The Air Force will rely on a blend of manned and unmanned tactical aviation for “at least this generation” because of the need for planes that can survive contested airspace, according to the service’s chief of staff.
“The bottom line is that, for at least this generation, 10 years and probably 30 or more, there will be a continuing need for a blend of both remotely and manned operations where we will be able to act and not be overly constrained if the threat environment escalates,” Gen.
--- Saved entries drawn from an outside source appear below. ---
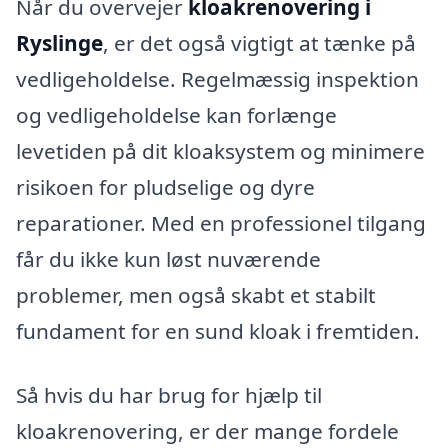
Når du overvejer
kloakrenovering i
Ryslinge
, er det også vigtigt at tænke på
vedligeholdelse. Regelmæssig inspektion
og vedligeholdelse kan forlænge
levetiden på dit kloaksystem og minimere
risikoen for pludselige og dyre
reparationer. Med en professionel tilgang
får du ikke kun løst nuværende
problemer, men også skabt et stabilt
fundament for en sund kloak i fremtiden.
Så hvis du har brug for hjælp til
kloakrenovering, er der mange fordele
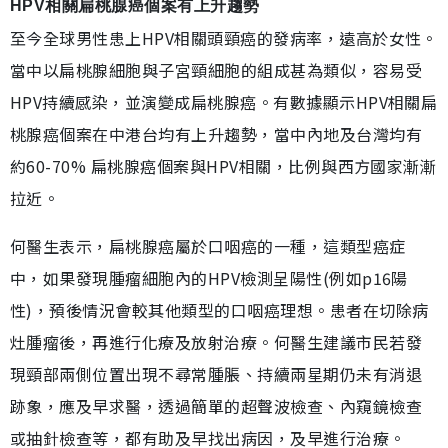
HPV相關扁桃腺癌個案有上升趨勢
至今全球男性患上HPV相關頭頸癌的發病率，遠高於女性。
當中以扁桃腺細胞與子宮頸細胞的組成甚為類似，容易受
HPV持續感染，並演變成扁桃腺癌。有數據顯示HPV相關扁
桃腺癌個案在中港台均有上升趨勢，當中內地及台灣均有
約60-70% 扁桃腺癌個案與HPV相關，比例與西方國家漸漸
拉近。
何醫生表示，扁桃腺癌屬於口咽癌的一種，這類型癌症
中，如果發現腫瘤細胞內的HPV檢測呈陽性(例如p16陽
性)，預後情況會較其他類型的口咽癌理想。患者在切除病
灶腫瘤後，再進行化療及放射治療。何醫生建議市民若發
現頸部兩側位置出現不尋常腫脹、持續兩星期仍未有消退
跡象，應及早求醫，透過簡單的超聲波檢查、內窺鏡檢查
或抽針檢查等，都有助及早找出病因，及早進行治療。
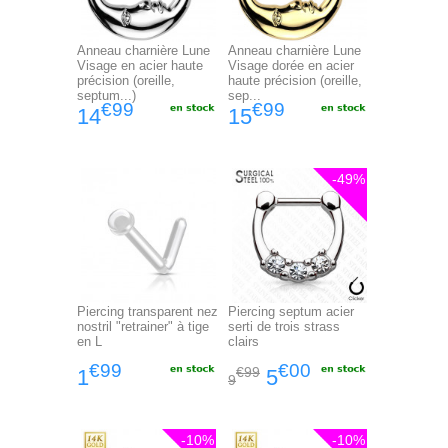
Anneau charnière Lune
Anneau charnière Lune
Visage en acier haute
Visage dorée en acier
précision (oreille,
haute précision (oreille,
septum...)
sep...
€99
€99
14
15
-49%
Piercing transparent nez
Piercing septum acier
nostril "retrainer" à tige
serti de trois strass
en L
clairs
€99
€00
€99
1
5
9
-10%
-10%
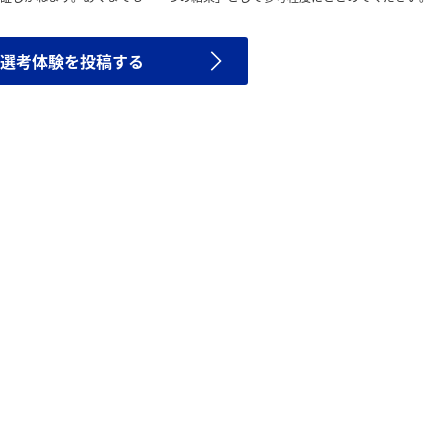
選考体験を投稿する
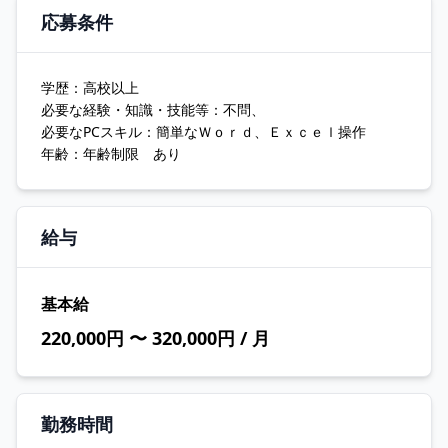
応募条件
学歴：高校以上
必要な経験・知識・技能等：不問、
必要なPCスキル：簡単なＷｏｒｄ、Ｅｘｃｅｌ操作
年齢：年齢制限 あり
給与
基本給
220,000円 〜 320,000円 / 月
勤務時間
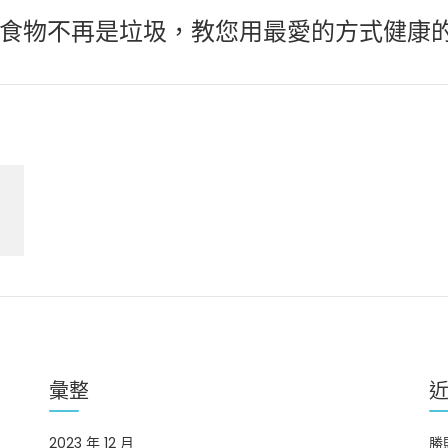
食物不再是垃圾，教您用最愛的方式健康
彙整
2023 年 12 月
勝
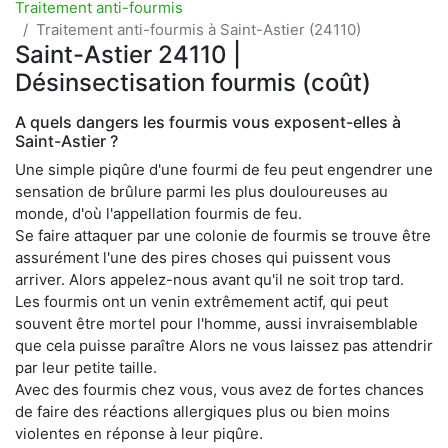
Traitement anti-fourmis
Traitement anti-fourmis à Saint-Astier (24110)
Saint-Astier 24110 |
Désinsectisation fourmis (coût)
A quels dangers les fourmis vous exposent-elles à
Saint-Astier ?
Une simple piqûre d'une fourmi de feu peut engendrer une
sensation de brûlure parmi les plus douloureuses au
monde, d'où l'appellation fourmis de feu.
Se faire attaquer par une colonie de fourmis se trouve être
assurément l'une des pires choses qui puissent vous
arriver. Alors appelez-nous avant qu'il ne soit trop tard.
Les fourmis ont un venin extrêmement actif, qui peut
souvent être mortel pour l'homme, aussi invraisemblable
que cela puisse paraître Alors ne vous laissez pas attendrir
par leur petite taille.
Avec des fourmis chez vous, vous avez de fortes chances
de faire des réactions allergiques plus ou bien moins
violentes en réponse à leur piqûre.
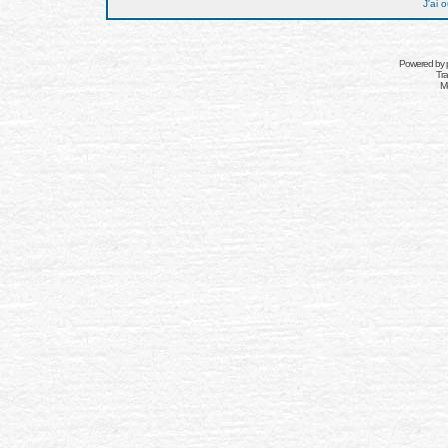
J'ai 
Powered by
Tra
Mo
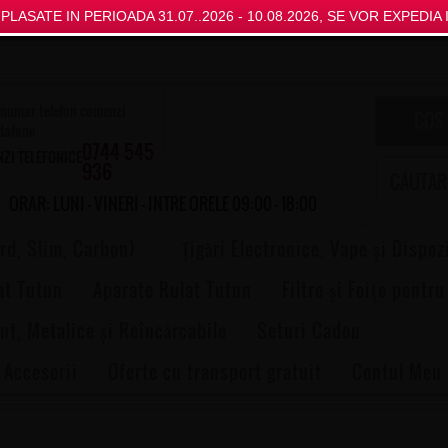
LASATE IN PERIOADA 31.07..2026 - 10.08.2026, SE VOR EXPEDIA I
COS
0744 545
ZI TELEFONICE
936
ORAR: LUNI - VINERI - INTRE ORELE 09:00 - 18:00
rd, Slim, Carbon)
Țigări Electronice, Vape și Dispoz
at Tutun
Aparate Rulat Tutun
Filtre și Foițe pentru
nt, Metalice și Reîncărcabile
Seturi Cadou
 Accesorii
Oferte cu transport gratuit
Contul Meu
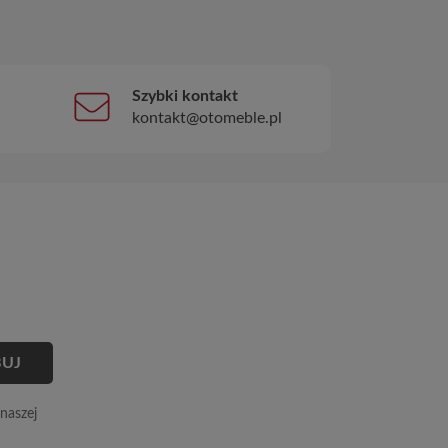
Szybki kontakt
kontakt@otomeble.pl
naszej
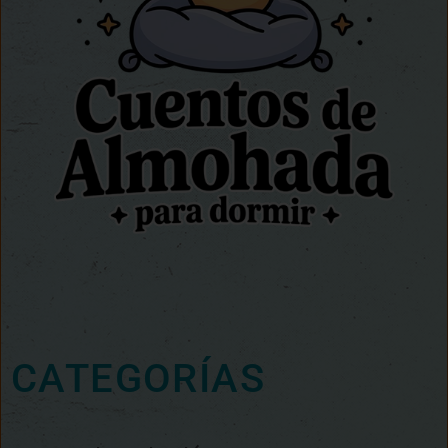
CATEGORÍAS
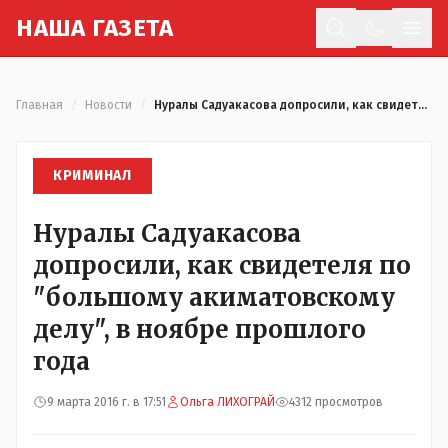
Н
АША
Г
АЗЕТА
Отк
Главная
/
Новости
/
Нуралы Садуакасова допросили, как свидетеля по "большому акиматовскому делу", в ноябре прошлого года
КРИМИНАЛ
Нуралы Садуакасова
допросили, как свидетеля по
"большому акиматовскому
делу", в ноябре прошлого
года
9 марта 2016 г. в 17:51
Ольга ЛИХОГРАЙ
4312 просмотров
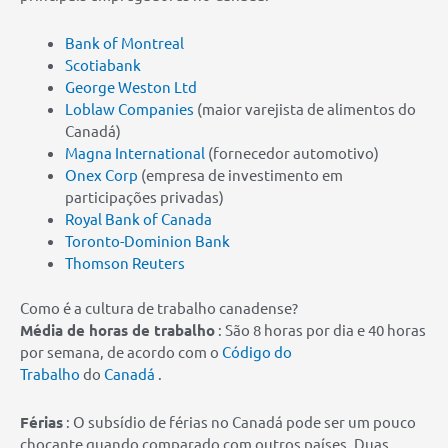
Bank of Montreal
Scotiabank
George Weston Ltd
Loblaw Companies
(maior varejista de alimentos do
Canadá)
Magna International
(fornecedor automotivo)
Onex Corp
(empresa de investimento em
participações privadas)
Royal Bank of Canada
Toronto-Dominion Bank
Thomson Reuters
Como é a cultura de trabalho canadense?
Média de horas de trabalho
: São 8 horas por dia e 40 horas
por semana, de acordo com o
Código do
Trabalho
do
Canadá
.
Férias
: O subsídio de férias no Canadá pode ser um pouco
chocante quando comparado com outros países. Duas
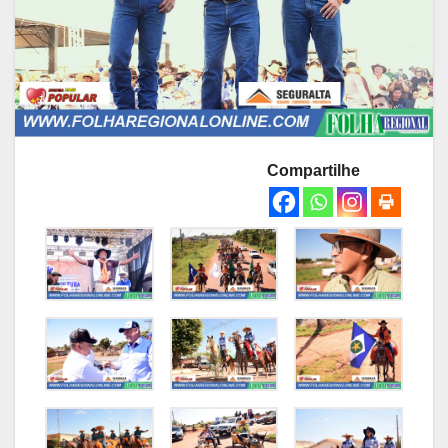
Compartilhe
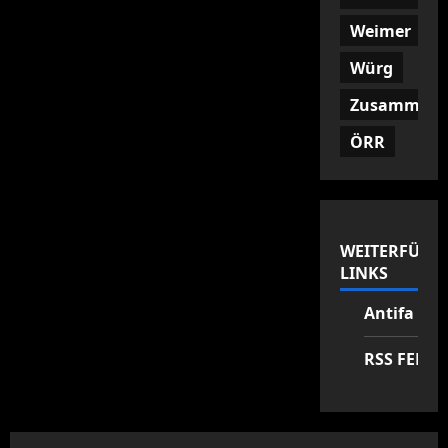
Weimer
Würg
Zusammenf
ÖRR
WEITERFÜHR
LINKS
Antifa Zen
RSS FEED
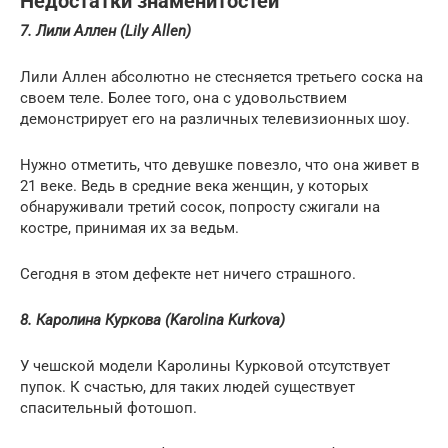
Недостатки знаменитостей
7. Лили Аллен (Lily Allen)
Лили Аллен абсолютно не стесняется третьего соска на
своем теле. Более того, она с удовольствием
демонстрирует его на различных телевизионных шоу.
Нужно отметить, что девушке повезло, что она живет в
21 веке. Ведь в средние века женщин, у которых
обнаруживали третий сосок, попросту сжигали на
костре, принимая их за ведьм.
Сегодня в этом дефекте нет ничего страшного.
8. Каролина Куркова (Karolina Kurkova)
У чешской модели Каролины Курковой отсутствует
пупок. К счастью, для таких людей существует
спасительный фотошоп.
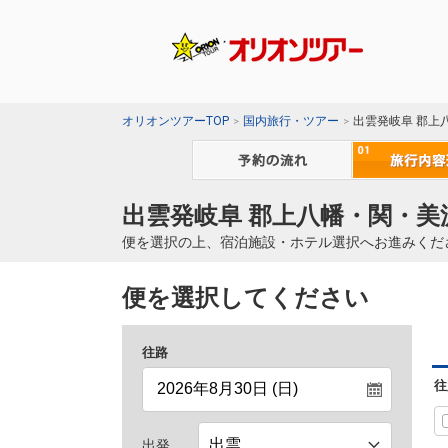
オリオンツアーTOP
国内旅行・ツアー
出雲発岐阜 郡上
出雲発岐阜 郡上八幡・関・美
便を選択の上、宿泊施設・ホテル選択へお進みくだ
便を選択してください
往路
往
出発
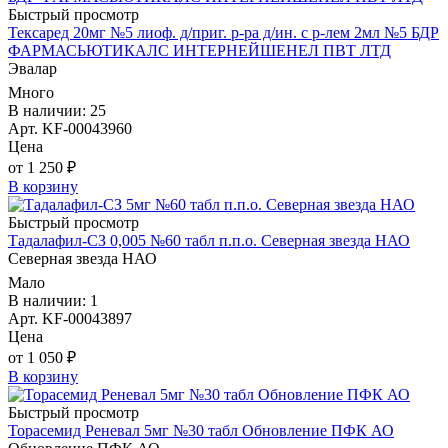
Быстрый просмотр
Тексаред 20мг №5 лиоф. д/приг. р-ра д/ин. с р-лем 2мл №5 БДР
ФАРМАСЬЮТИКАЛС ИНТЕРНЕЙШЕНЕЛ ПВТ ЛТД
Эвалар
Много
В наличии: 25
Арт. KF-00043960
Цена
от 1 250 ₽
В корзину
Быстрый просмотр
Тадалафил-СЗ 0,005 №60 табл п.п.о. Северная звезда НАО
Северная звезда НАО
Мало
В наличии: 1
Арт. KF-00043897
Цена
от 1 050 ₽
В корзину
Быстрый просмотр
Торасемид Реневал 5мг №30 табл Обновление ПФК АО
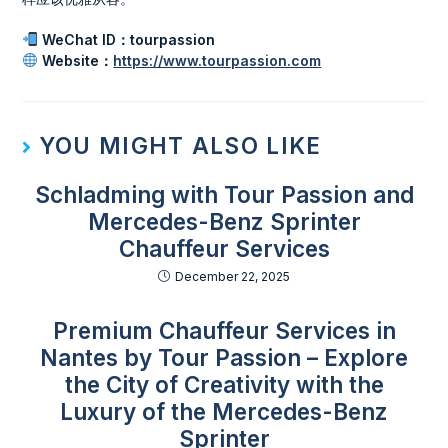
WeChat ID：tourpassion
Website：
https://www.tourpassion.com
YOU MIGHT ALSO LIKE
Schladming with Tour Passion and
Mercedes-Benz Sprinter
Chauffeur Services
December 22, 2025
Premium Chauffeur Services in
Nantes by Tour Passion – Explore
the City of Creativity with the
Luxury of the Mercedes-Benz
Sprinter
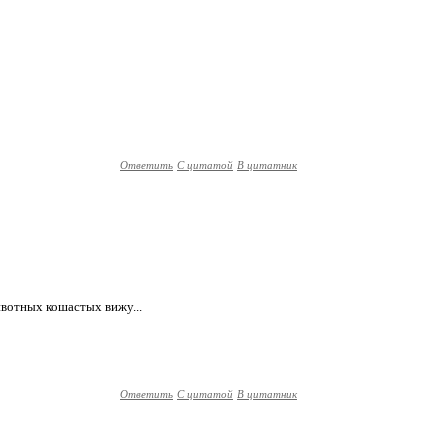
Ответить
С цитатой
В цитатник
ивотных кошастых вижу...
Ответить
С цитатой
В цитатник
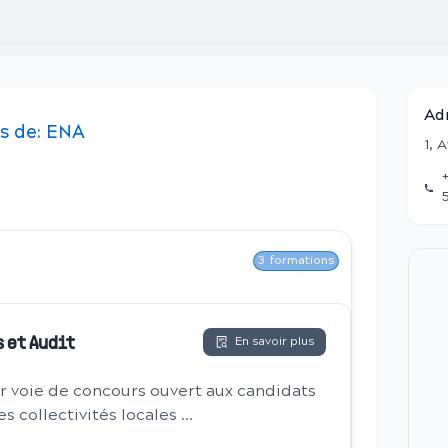
Ad
s
de:
ENA
1, 
3
formations
En savoir plus
 et Audit
par voie de concours ouvert aux candidats
s collectivités locales ...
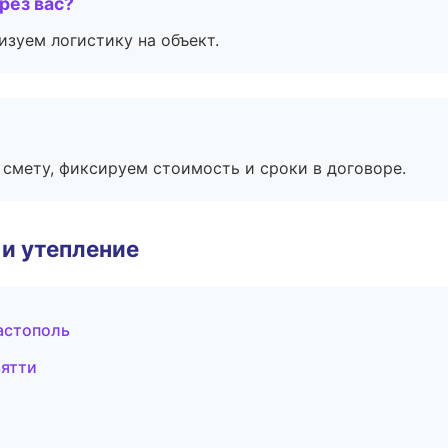
рез вас?
изуем логистику на объект.
смету, фиксируем стоимость и сроки в договоре.
и утепление
астополь
ьятти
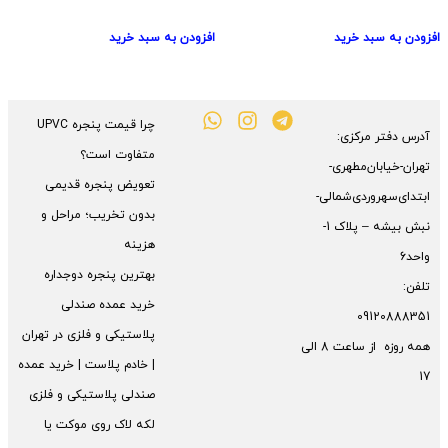
افزودن به سبد خرید
افزودن به سبد خرید
چرا قیمت پنجره UPVC
آدرس دفتر مرکزی:
متفاوت است؟
تهران-خیابان‌مطهری-
تعویض پنجره قدیمی
ابتدای‌سهروردی‌شمالی-
بدون تخریب؛ مراحل و
نبش بیشه – پلاک 1-
هزینه
واحد6
بهترین پنجره دوجداره
تلفن:
خرید عمده صندلی
09120888351
پلاستیکی و فلزی در تهران
همه روزه از ساعت 8 الی
| خادم پلاست | خرید عمده
17
صندلی پلاستیکی و فلزی
لکه لاک روی موکت یا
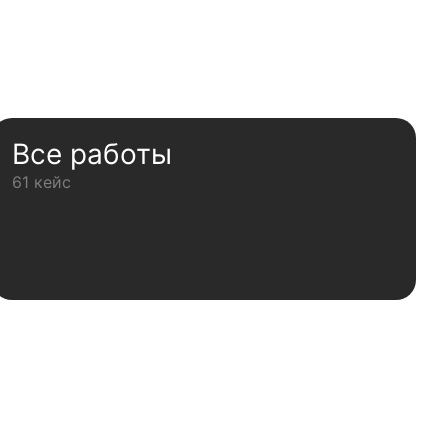
Все работы
61 кейс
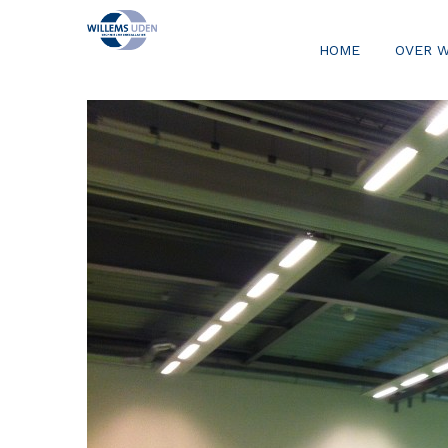
HOME
OVER 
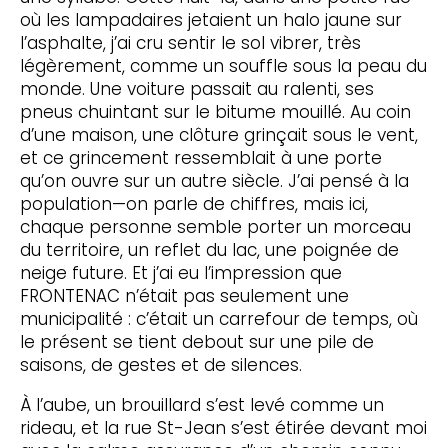
où les lampadaires jetaient un halo jaune sur
l’asphalte, j’ai cru sentir le sol vibrer, très
légèrement, comme un souffle sous la peau du
monde. Une voiture passait au ralenti, ses
pneus chuintant sur le bitume mouillé. Au coin
d’une maison, une clôture grinçait sous le vent,
et ce grincement ressemblait à une porte
qu’on ouvre sur un autre siècle. J’ai pensé à la
population—on parle de chiffres, mais ici,
chaque personne semble porter un morceau
du territoire, un reflet du lac, une poignée de
neige future. Et j’ai eu l’impression que
FRONTENAC n’était pas seulement une
municipalité : c’était un carrefour de temps, où
le présent se tient debout sur une pile de
saisons, de gestes et de silences.
À l’aube, un brouillard s’est levé comme un
rideau, et la rue St-Jean s’est étirée devant moi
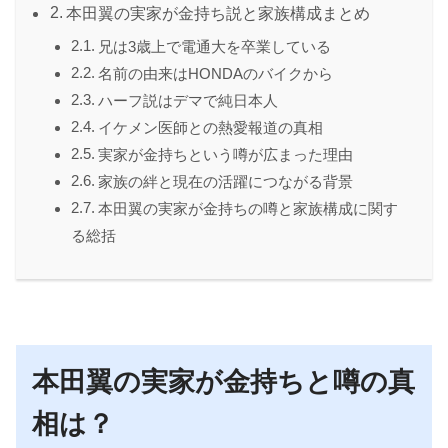
本田翼の実家が金持ち説と家族構成まとめ
兄は3歳上で電通大を卒業している
名前の由来はHONDAのバイクから
ハーフ説はデマで純日本人
イケメン医師との熱愛報道の真相
実家が金持ちという噂が広まった理由
家族の絆と現在の活躍につながる背景
本田翼の実家が金持ちの噂と家族構成に関す
る総括
本田翼の実家が金持ちと噂の真
相は？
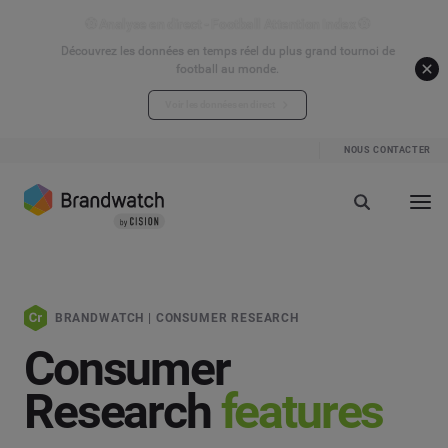
⚽ Analyse en direct - Football Attention Index ⚽
Découvrez les données en temps réel du plus grand tournoi de
football au monde.
Voir les données en direct
NOUS CONTACTER
BRANDWATCH | CONSUMER RESEARCH
Consumer
Research
features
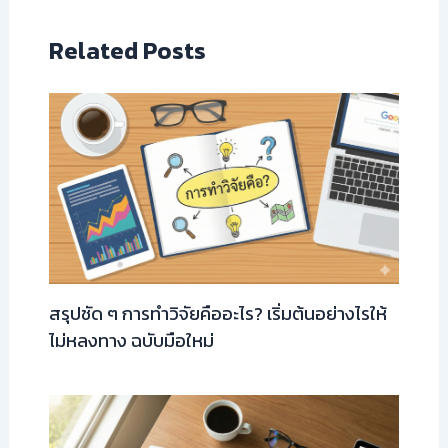
Related Posts
สรุปชัด ๆ การทำวิจัยคืออะไร? เริ่มต้นอย่างไรให้
ไม่หลงทาง ฉบับมือใหม่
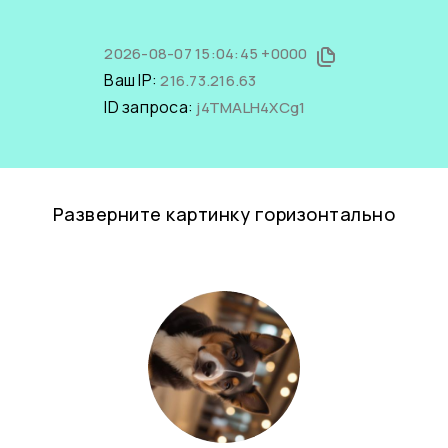
2026-08-07 15:04:45 +0000
Ваш IP:
216.73.216.63
ID запроса:
j4TMALH4XCg1
Разверните картинку горизонтально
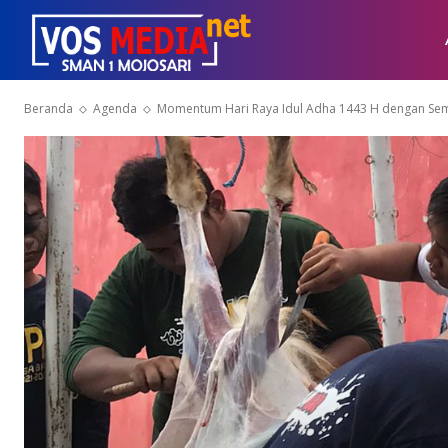
Beranda
Agenda
Momentum Hari Raya Idul Adha 1443 H dengan Se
Norton Schwartz told an audience recently at the Stimson Center in Washington.
Schwartz said remotely piloted aircraft, or unmanned aerial systems (UAS), are a “largely benign airspace platform” and cannot survive in contested airspace.
“As a result, there will be a continuing need for manned tactical aviation, which can survive and perform missions despite the advances of both state and non-state active cells,” Schwartz said.
Schwartz’s comments fit with the Pentagon’s continuing focus in the Asia-Pacific region, a region characterized with advances in Anti-Access/Area Denial (A2/AD) threats, where a potential adversary, such as China, gears up for a potential United States presence by focusing on preventing entrance to a space (anti-access) or restricting movement within a space (area denial).
While the Defense Department has increased its use of UASs for intelligence, surveillance and reconnaissance (ISR) over the past 10 years, much of that was in uncontested airspace over Iraq and Afghanistan.
Schwartz’s comments also come as a budget battle between Capitol Hill lawmakers and the Pentagon heats up. The Defense Department in February announced it would cancel the Block 30 variant of Northrop Grumman’s [NOC] Global Hawk ISR UAS in the fiscal year 2013 budget in favor of maintaining the legacy, and manned, U-2 spy plane. The House Armed Services Air and Land Forces subcommittee is calling for preventing DoD from shutting down the Block 30 by recommending adding $263.3 million to the Pentagon’s $75 million request for the Block 30 in the FY ’13 budget.
“If the outcome is to restore force structure to the Air Force, it needs to come with the resources to assure it is good, it is resourced to do the training, the exercise, the sustainment and so on that is required,” Schwartz said. “To just indicate ‘keep it and make it work’ is not a satisfactory solution, in my opinion.”